5.0 Unified Search API

• FR-5.1 (Endpoint): A single endpoint, POST /api/search, will handle all user-facing search interactions.
• FR-5.2 (Request Body Contract):

{
  "q": "string | null",
  "filters": "object | null",
  "merge_strategy": "string",
  "pagination": {
    "page": 1,
    "limit": 25
  },
  "sorting": {
    "sortBy": "relevance",
    "order": "desc"
  }
}

*   `q` (`string | null`): The raw text query for Typesense.
*   `filters` (`object | null`): Structured filters for PostgreSQL (e.g., `{ wape_gt: 15, region: 'ATL' }`).
*   `merge_strategy` (`string`): Optional, `'INTERSECTION'` (default) or `'UNION'`.
*   `pagination` (`object`): Optional. Defines the page and number of results to return. Defaults to `{ "page": 1, "limit": 25 }`.
*   `sorting` (`object`): Optional. Defines the final sort order of the merged results. E.g., `{ "sortBy": "wape", "order": "desc" }`. Default sort is by relevance. The available `sortBy` fields will depend on the data context.

• FR-5.3 (Response): The immediate response will be 202 Accepted with a search_id. The full results are delivered via WebSocket.
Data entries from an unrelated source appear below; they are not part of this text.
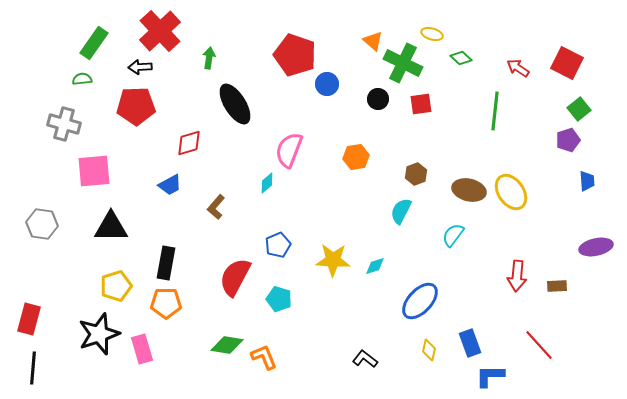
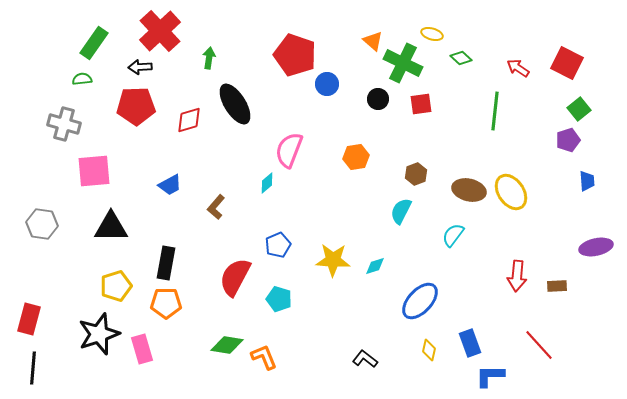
red diamond at (189, 143): moved 23 px up
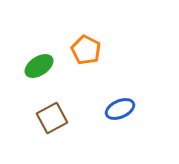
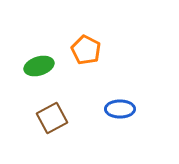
green ellipse: rotated 16 degrees clockwise
blue ellipse: rotated 24 degrees clockwise
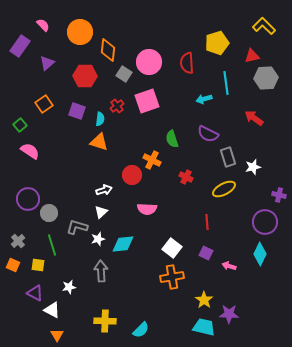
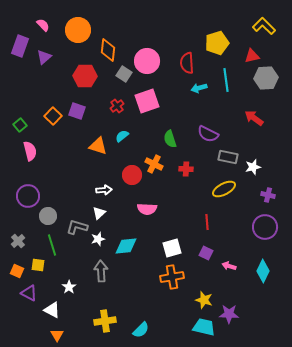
orange circle at (80, 32): moved 2 px left, 2 px up
purple rectangle at (20, 46): rotated 15 degrees counterclockwise
pink circle at (149, 62): moved 2 px left, 1 px up
purple triangle at (47, 63): moved 3 px left, 6 px up
cyan line at (226, 83): moved 3 px up
cyan arrow at (204, 99): moved 5 px left, 11 px up
orange square at (44, 104): moved 9 px right, 12 px down; rotated 12 degrees counterclockwise
cyan semicircle at (100, 119): moved 22 px right, 17 px down; rotated 136 degrees counterclockwise
green semicircle at (172, 139): moved 2 px left
orange triangle at (99, 142): moved 1 px left, 4 px down
pink semicircle at (30, 151): rotated 42 degrees clockwise
gray rectangle at (228, 157): rotated 60 degrees counterclockwise
orange cross at (152, 160): moved 2 px right, 4 px down
red cross at (186, 177): moved 8 px up; rotated 24 degrees counterclockwise
white arrow at (104, 190): rotated 14 degrees clockwise
purple cross at (279, 195): moved 11 px left
purple circle at (28, 199): moved 3 px up
white triangle at (101, 212): moved 2 px left, 1 px down
gray circle at (49, 213): moved 1 px left, 3 px down
purple circle at (265, 222): moved 5 px down
cyan diamond at (123, 244): moved 3 px right, 2 px down
white square at (172, 248): rotated 36 degrees clockwise
cyan diamond at (260, 254): moved 3 px right, 17 px down
orange square at (13, 265): moved 4 px right, 6 px down
white star at (69, 287): rotated 24 degrees counterclockwise
purple triangle at (35, 293): moved 6 px left
yellow star at (204, 300): rotated 18 degrees counterclockwise
yellow cross at (105, 321): rotated 10 degrees counterclockwise
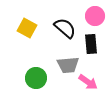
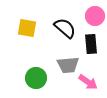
yellow square: rotated 18 degrees counterclockwise
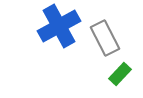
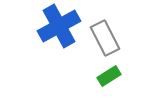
green rectangle: moved 11 px left, 2 px down; rotated 15 degrees clockwise
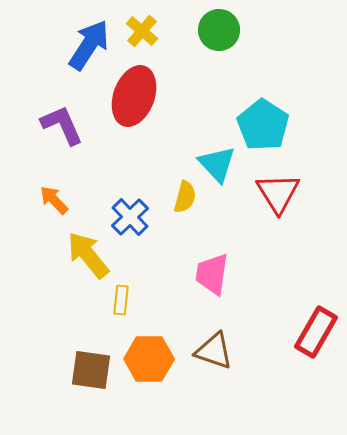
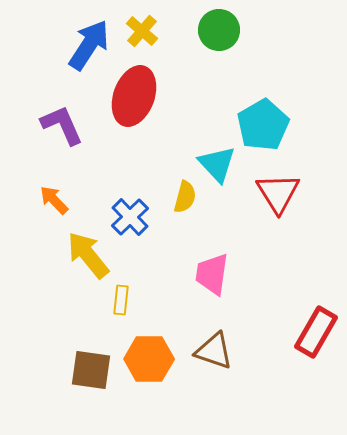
cyan pentagon: rotated 9 degrees clockwise
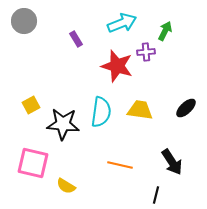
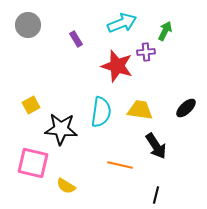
gray circle: moved 4 px right, 4 px down
black star: moved 2 px left, 5 px down
black arrow: moved 16 px left, 16 px up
6.0 Phased Implementation Plan

1. Phase 1: Foundation & Synchronization.
   • Deploy Typesense and define initial text schemas.
   • Implement the pgmq-based data synchronization pipeline and measure latency against FR-3.2.
   • Implement PostgreSQL-only analytical queries (using FTS/pg_trgm as a backup for text in case of TypeSense failure).
2. Phase 2: Orchestration & Streaming.
   • Build the Search Orchestrator (SO) with intent analysis and asynchronous job logic.
   • Integrate the SO with the WebSocket service to push status and partial results (FR-2.2).
3. Phase 3: Merging & Advanced UI.
   • Implement the full result merging (Intersection/Union) logic (FR-1.3).
   • Develop the UI to gracefully handle the streaming results and display partial/loading states.

7.0 Non-Functional Requirements

• Performance: Text-only queries (Typesense) should have a P95 latency of <50ms. Combined queries should have a P95 latency of <500ms.
• Consistency: The data synchronization lag between PostgreSQL and Typesense must be under 5 seconds.
• Security: All search queries must adhere to tenant isolation and role-based access controls, as specified in FR-1.5. The Search Orchestrator is the primary enforcement point for this requirement.
• Reliability: The system must include a fallback mechanism in case the data synchronization worker fails.